→ WORK INSTRUCTION 1
Return the stretch of the forum post about a signed draft will from "I have an estate" through "entitled on intestacy.", word for word.

→ TEXT SHOWN
[Start of section]
Draft Will signed

I have an estate where the deceased only signed the initial draft of their Will. The Will contains an attestation clause, is dated and appears to have be been validly witnessed. The Will itself has a “draft” watermark across it.

The signature of the testator is clear but itself is in very basic handwriting.

Each of the attesting witnesses have predeceased the testator. The Will file from the firm that prepared the Will is no longer available and it seems as though the Testator never returned to the firm to sign his Will. There is no previous Will.

The signed Will leaves the estate to some family members but not all of those family members who would otherwise be entitled on intestacy.

I think all I can do in the circumstances is submit the application and see what additional information the Registry eventually request. Do forum members agree or do any of you think there is an alternative way of dealing?

Thanks in advance.
[End of section]
→ STORED DATA
[Start of section]
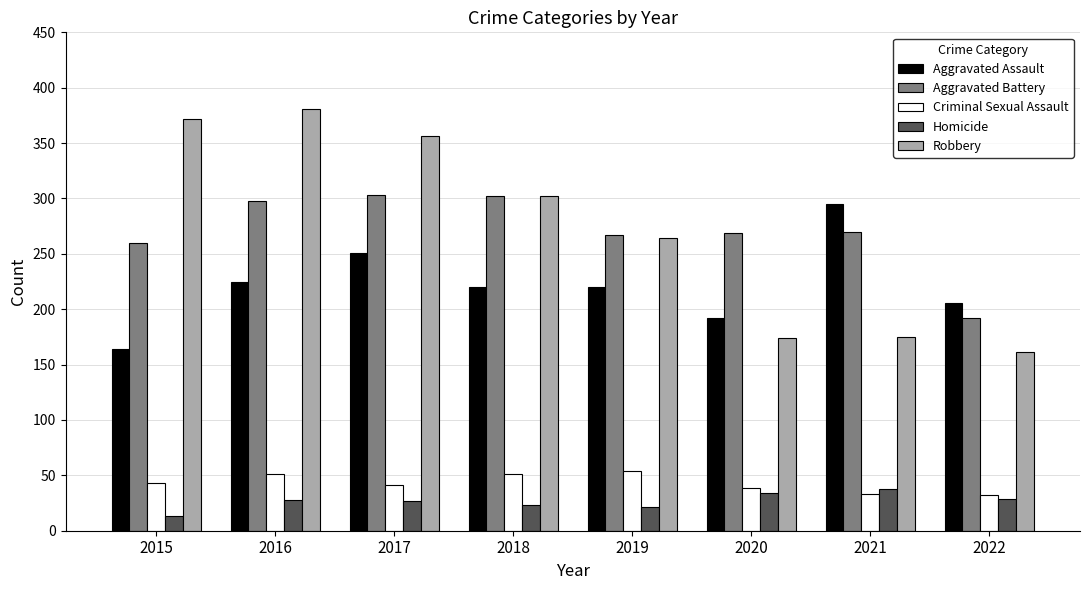

Which series has the widest spread of values?

Robbery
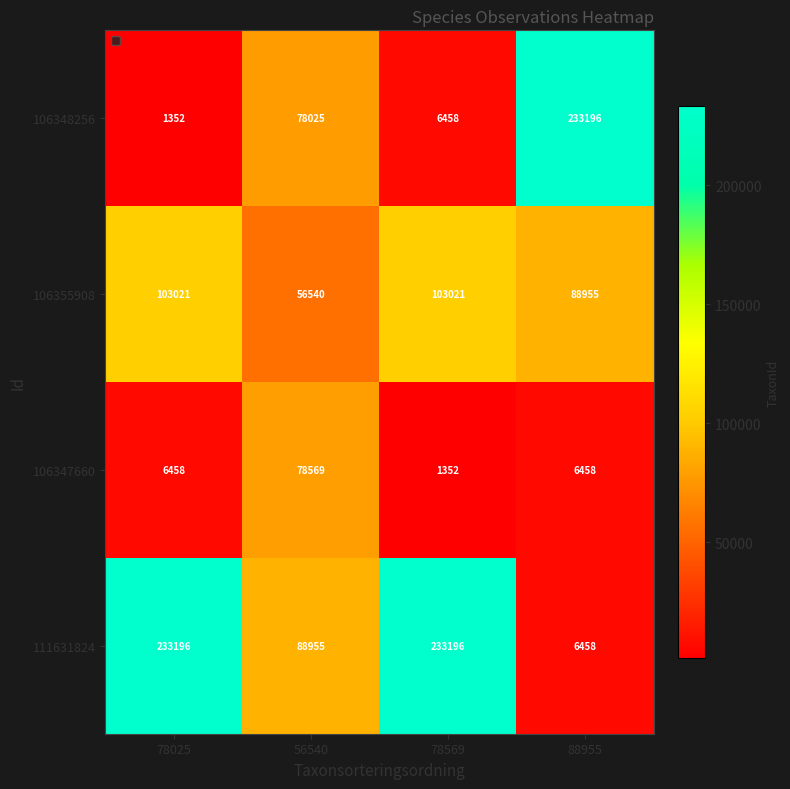

What is the difference between the maximum and minimum values in the 106347660 series?

77217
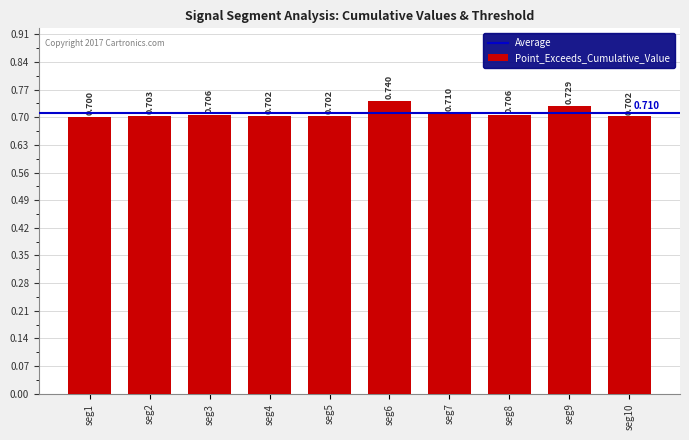

Rank the categories by value from highest to lowest.

seg6, seg9, seg7, seg3, seg8, seg2, seg4, seg5, seg10, seg1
[End of section]
→ WORK INSTRUCTION 2
Rewrite the chart listing above with "series" changed to "data set" wherever it appears and nothing else altered, leaving the pictures out.

→ EXERCISE ANSWER 1
I have an estate where the deceased only signed the initial draft of their Will. The Will contains an attestation clause, is dated and appears to have be been validly witnessed. The Will itself has a “draft” watermark across it.

The signature of the testator is clear but itself is in very basic handwriting.

Each of the attesting witnesses have predeceased the testator. The Will file from the firm that prepared the Will is no longer available and it seems as though the Testator never returned to the firm to sign his Will. There is no previous Will.

The signed Will leaves the estate to some family members but not all of those family members who would otherwise be entitled on intestacy.

→ EXERCISE ANSWER 2
Which data set has the widest spread of values?

Robbery

What is the difference between the maximum and minimum values in the 106347660 data set?

77217

Rank the categories by value from highest to lowest.

seg6, seg9, seg7, seg3, seg8, seg2, seg4, seg5, seg10, seg1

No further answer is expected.